How Do You See Yourself?January 16, 2009
Recently, having lunch with friends, I was struck by how much Native Hawaiian self-image has changed over the years.
There was nothing particularly unusual about this lunch – a typical get-together of the cronies gathering for a highly anticipated talk story session. However, on this occasion we were lucky to be joined by one of our hui’s Grandpa Joe.
A distinguished gentleman in his eighties, Grandpa Joe is one of those wonderful people you want at all of your parties. A raconteur at heart, his lifetime of experiences and wry wit combined to have us all rolling with laughter. Drawing us in as confidants, he would lean forward conspiratorially. His shock of white hair edging ever nearer and his eyes dancing, he wove amazing tales of the “old days.”
During the course of the lunch, the conversation turned toward us. “What do you do?” he asked. A physicist, a lawyer, a writer, a professor and a flack (yes, I’m the underachiever of the bunch) were the answers.
“Wow, a group of smart Hawaiians,” he said completely devoid of irony.
“Grandpa!” his namesake mo‘opuna squawked. But, Grandpa Joe was nonplused. He had no idea why his grandson was upset.
Grandpa Joe wasn’t being racist though; he was simply reiterating what he’d heard for a lifetime. Graduating from Kamehameha Schools nearly 70 years ago, his was a world in which native opportunities were few. What we now consider commonplace – a group of college educated Native Hawaiian professionals from ordinary backgrounds – was unheard of in his day.
But more interesting to me, he did not see the very incongruity of his thinking. Here was a man – a Hawaiian man – who without the benefit of higher education used his intellect and will to forge a highly successful international career. There is absolutely no question that Grandpa Joe is an extremely “smart Hawaiian.” Yet, he was unable to place his own life example above the stereotypes embedded within him decades before. He continues to carry the century old bias that Hawaiians are somehow inadequate.
A generation later, my father followed along the same path of self-deprecation. A recurring conversation in our house went something like this.
Dad: “Hawaiians are lazy.”
Child: “Dad, aren’t we Hawaiians?”
Child: “Is anyone in our family lazy?”
Child: “So what Hawaiians are you talking about?”

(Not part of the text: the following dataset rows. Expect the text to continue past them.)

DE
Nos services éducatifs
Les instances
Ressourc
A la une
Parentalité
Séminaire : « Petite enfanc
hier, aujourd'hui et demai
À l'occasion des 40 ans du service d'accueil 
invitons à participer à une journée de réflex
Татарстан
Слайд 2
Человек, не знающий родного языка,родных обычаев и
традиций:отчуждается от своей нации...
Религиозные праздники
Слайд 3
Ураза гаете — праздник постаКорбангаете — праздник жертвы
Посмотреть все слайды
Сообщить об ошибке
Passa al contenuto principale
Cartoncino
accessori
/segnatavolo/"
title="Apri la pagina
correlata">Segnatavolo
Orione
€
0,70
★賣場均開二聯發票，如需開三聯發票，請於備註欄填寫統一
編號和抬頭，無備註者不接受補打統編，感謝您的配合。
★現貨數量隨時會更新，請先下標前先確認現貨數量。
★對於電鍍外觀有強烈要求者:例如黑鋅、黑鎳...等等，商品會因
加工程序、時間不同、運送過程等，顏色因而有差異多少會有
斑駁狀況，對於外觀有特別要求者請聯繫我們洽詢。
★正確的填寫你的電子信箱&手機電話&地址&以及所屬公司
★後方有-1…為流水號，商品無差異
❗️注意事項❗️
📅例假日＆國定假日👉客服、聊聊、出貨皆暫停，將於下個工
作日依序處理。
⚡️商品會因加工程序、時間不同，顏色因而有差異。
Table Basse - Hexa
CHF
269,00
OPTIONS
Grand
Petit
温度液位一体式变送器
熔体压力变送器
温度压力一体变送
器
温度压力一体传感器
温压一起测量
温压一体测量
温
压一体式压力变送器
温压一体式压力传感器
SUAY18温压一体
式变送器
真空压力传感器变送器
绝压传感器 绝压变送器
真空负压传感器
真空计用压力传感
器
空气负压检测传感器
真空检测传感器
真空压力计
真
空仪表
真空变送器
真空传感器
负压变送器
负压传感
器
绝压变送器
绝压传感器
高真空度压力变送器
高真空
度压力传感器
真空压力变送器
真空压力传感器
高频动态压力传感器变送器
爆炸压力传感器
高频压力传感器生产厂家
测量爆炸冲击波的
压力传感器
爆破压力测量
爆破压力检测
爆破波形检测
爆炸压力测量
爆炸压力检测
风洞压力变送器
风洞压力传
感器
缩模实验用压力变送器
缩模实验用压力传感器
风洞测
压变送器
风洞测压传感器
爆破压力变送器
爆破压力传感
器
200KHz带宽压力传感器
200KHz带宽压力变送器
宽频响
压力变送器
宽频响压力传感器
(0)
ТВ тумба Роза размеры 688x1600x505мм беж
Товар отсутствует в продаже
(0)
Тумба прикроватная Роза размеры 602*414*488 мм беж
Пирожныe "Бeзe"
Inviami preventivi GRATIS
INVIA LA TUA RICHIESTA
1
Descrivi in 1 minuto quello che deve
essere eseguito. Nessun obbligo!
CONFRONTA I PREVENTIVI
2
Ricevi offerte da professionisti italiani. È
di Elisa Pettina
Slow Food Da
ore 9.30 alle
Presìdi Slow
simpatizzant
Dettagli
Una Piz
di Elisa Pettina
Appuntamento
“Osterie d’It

Coming from a household of incurable workaholics, I never understood how my father could make such an outrageous statement. However, in speaking with Grandpa Joe, I began to better understand my own history. My father, like Grandpa, could not reconcile the gulf between his own experiences and the prejudices of long ago.
Yet – even though they could not see it within themselves – both of these smart, hardworking men are part of changing how Native Hawaiians are perceived. Amazing examples like theirs are the lens through which my friends and I view ourselves and our people.
Now, it is incumbent upon us to ensure that others of our generation, as well as the next, deliver on the potential we so clearly see.